Kehidupan di bumi menjadi perhatian bagi para pemimpin regulator secara global untuk memastikan kondisi lingkungan yang tetap terjaga dan dapat dirasakan manfaatnya bagi generasi mendatang. Lingkungan perlu dijaga secara bersama-sama tanpa mendiskreditkan pihak tertentu dikarenakan bumi ini adalah milik bersama dan sudah sewajarnya bagi seluruh masyarakat yang tinggal di bumi ini untuk bersama melestarikan dan menjaga kualitas lingkungan yang bertahan secara jangka panjang. Untuk membantu memudahkan pemetaan cakupan terkait dengan pencapaian tujuan keberlanjutan, terdapat 3 pilar keberlanjutan (The Three Pillars of Sustainability) yang terdiri dari:

  • Environmental Sustainability: Pilar yang bertujuan untuk melindungi dan menjaga lingkungan alam, yang melibatkan pengelolaan sumber daya alam secara bijak, meminimalisir dampak pada penggunaan gas karbon maupun polusi, serta melakukan mitigasi yang menyebabkan terjadinya perubahan iklim. Dengan mengatur stabilitas sumber daya yang berkaitan dengan kesehatan Bumi akan mendukung peningkatan kemakmuran pada kehidupan di lingkungan. Hal-hal yang menjadi perhatian pada pilar ini yaitu:
    • Terjadinya perubahan iklim yang disebabkan oleh global warming (Pemanasan global).

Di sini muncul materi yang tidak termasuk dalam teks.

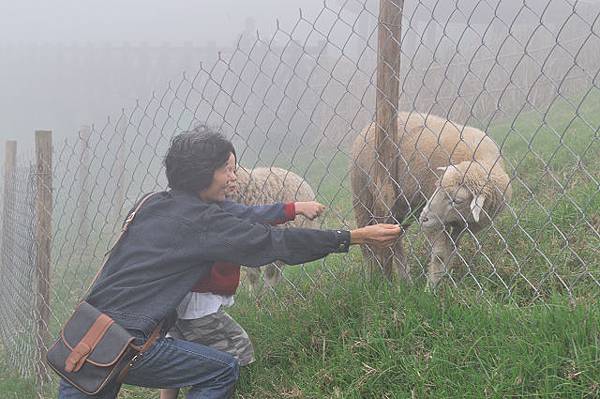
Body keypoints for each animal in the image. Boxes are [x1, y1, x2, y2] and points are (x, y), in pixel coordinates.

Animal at [352, 111, 510, 288]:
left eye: (457, 201)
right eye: (437, 186)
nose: (424, 218)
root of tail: (370, 125)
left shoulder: (463, 226)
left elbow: (451, 251)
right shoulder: (434, 221)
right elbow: (440, 254)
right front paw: (430, 289)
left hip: (402, 207)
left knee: (395, 239)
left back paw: (406, 280)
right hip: (362, 194)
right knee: (365, 242)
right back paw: (371, 277)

Hal tersebut akan menyebabkan kenaikan pada suhu, glaciers dan es di Antartika yang mencair, cuaca yang extreme, hingga penurunan kesehatan pada manusia dan potensi kepunahan pada kehidupan flora dan fauna.
    • Terjadinya waste yang berlebih, mulai dari limbah, sisa makanan, dan hal lain yang membuat polusi lingkungan (Udara, air, dan tanah).
    • Deforestasi.
  • Social Sustainability: Fokus pada kehidupan individu dan komunitas (Masyarakat) yang bertujuan untuk meminimalisir permasalahan seperti kelaparan, inequality, edukasi, Hak Asasi Manusia (HAM), lingkungan kerja yang aman, tidak mempekerjakan anak dibawah umur secara sembarang (Child Labour), dan keadilan social lainnya yang tidak merugikan masyarakat tanpa melihat unsur SARA.
  • Economic Sustainability: Praktik yang dijalankan untuk mendukung pertumbuhan perekonomian jangka panjang tanpa memberikan dampak yang negatif terhadap lingkungan, social, dan kebudayaan.
    Berdasarkan ketiga pilar diatas menunjukan pentingnya bagi manusia dalam mengelola bumi tanpa mengeruk sumber daya yang merugikan kepada kehidupan di masa mendatang untuk memenuhi kepentingan sendiri. Dalam menjalani aktivitasnya, manusia tidak bisa hanya tertuju untuk memperoleh laba (Profit) tanpa mempertimbangkan kondisi lingkungan sekitar yang menjadi akibat dari tindakan organisasi maupun individu. Oleh karena itu, penting untuk memiliki kesadaran yang diperkuat dengan keilmuan yang menjadi dasar dalam menentukan tindakan manusia kedepan, dimana salah satunya di Akuntansi para Akuntan dapat mengambil ujian sertifikasi yang terfokus pada keilmuan berupa ICAEW yang menawarkan ujian Sustainability and Ethics sebagai gerakan untuk menumbuhkan kepedulian dengan memahami permasalahan yang terjadi di bumi ini.